Porque esas deudas son más cabronas, esas que te quitan sueño vida y sentimientos.
¿En realidad queremos eso?
Porque si, suponiendo que llegamos al acuerdo con el mero mero,
(nombren a quien quieran) de que lo pagamos al final, en el último piso, en el departamento de facturación, que lo carguen a nuestra cuenta total tenemos crédito abierto...¿A poco creemos que nos van a refinanciar o perdonar deudas o hacer descuentos nomás por nuestra linda carita? ¿O que de verdad nos perdonarán tal o cual deuda?
¿De verdad estamos dispuesto a pagar el precio de tal o cual producto, aunque sabremos que el costo será altísimo?
¿Preferimos pagarlo al final?
Digamos que puse todo este debraye porque iba corriendo por mi OPS cuando de repente se me cruzó un producto que a mi me convenía, era muy bueno, como cuando vas a una tienda y hay un vestido que te dice "Ven, soy para ti, soy perfecto". Pues bueno, si me detuvé un tiempo a verlo, a curiosearlo, y si me gustó, lo probé y perfecto, y estaba a mi alcance...según yo.
Resulta que al casi dármelo me dieron la lista de condiciones y lo que incluía... la estudié y empecé con si, perfecto, no me molesta, súper bien, no importa, ah...nop este no...El producto traía algo incluído que a mi en lo personal no me interesa guardar ni tener, y aunque de verdad todo lo demás estaba que ni pintado, tuve que dejarlo con una enorme mueca en la boca.
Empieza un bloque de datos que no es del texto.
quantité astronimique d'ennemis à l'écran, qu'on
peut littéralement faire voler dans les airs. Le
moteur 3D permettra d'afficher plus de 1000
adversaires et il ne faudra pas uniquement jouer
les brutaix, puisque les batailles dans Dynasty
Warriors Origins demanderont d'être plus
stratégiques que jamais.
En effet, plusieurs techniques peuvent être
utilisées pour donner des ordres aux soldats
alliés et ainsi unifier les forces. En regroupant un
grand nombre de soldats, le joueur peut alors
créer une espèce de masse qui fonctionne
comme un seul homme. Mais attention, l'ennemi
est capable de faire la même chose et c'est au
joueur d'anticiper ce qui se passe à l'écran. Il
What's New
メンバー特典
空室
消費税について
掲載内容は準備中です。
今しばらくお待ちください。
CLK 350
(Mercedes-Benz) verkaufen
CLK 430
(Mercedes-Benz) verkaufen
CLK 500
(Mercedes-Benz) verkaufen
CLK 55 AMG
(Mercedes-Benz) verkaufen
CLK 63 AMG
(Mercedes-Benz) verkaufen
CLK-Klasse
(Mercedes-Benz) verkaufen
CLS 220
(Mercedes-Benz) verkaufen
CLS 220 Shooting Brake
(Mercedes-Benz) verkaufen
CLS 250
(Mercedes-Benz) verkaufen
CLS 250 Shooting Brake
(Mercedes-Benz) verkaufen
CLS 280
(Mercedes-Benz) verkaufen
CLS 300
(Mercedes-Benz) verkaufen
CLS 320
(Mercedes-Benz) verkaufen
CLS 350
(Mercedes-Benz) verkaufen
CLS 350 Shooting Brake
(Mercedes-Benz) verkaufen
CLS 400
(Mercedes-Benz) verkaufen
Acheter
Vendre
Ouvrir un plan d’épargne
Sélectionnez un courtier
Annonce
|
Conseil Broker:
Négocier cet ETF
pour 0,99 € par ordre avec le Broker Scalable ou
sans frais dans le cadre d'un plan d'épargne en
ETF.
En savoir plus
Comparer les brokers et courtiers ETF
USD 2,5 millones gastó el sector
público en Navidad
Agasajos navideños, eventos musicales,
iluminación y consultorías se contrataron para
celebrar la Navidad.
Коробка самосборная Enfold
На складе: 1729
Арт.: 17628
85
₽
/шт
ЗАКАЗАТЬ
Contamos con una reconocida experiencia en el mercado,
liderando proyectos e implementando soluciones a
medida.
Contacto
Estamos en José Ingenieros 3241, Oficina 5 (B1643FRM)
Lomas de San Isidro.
Hice el peor gesto que pude haber hecho y dejé dicho producto en su lugar.
A veces paso por ese pasillo para ver si dicho producto está en oferta o hay algún otro igual que no traiga el kit completo. Y no, todavía no ¿Me desilusiono? Sí un poco, pero bueno son los pequeños percances que tiene este enorme almacén llamado vida.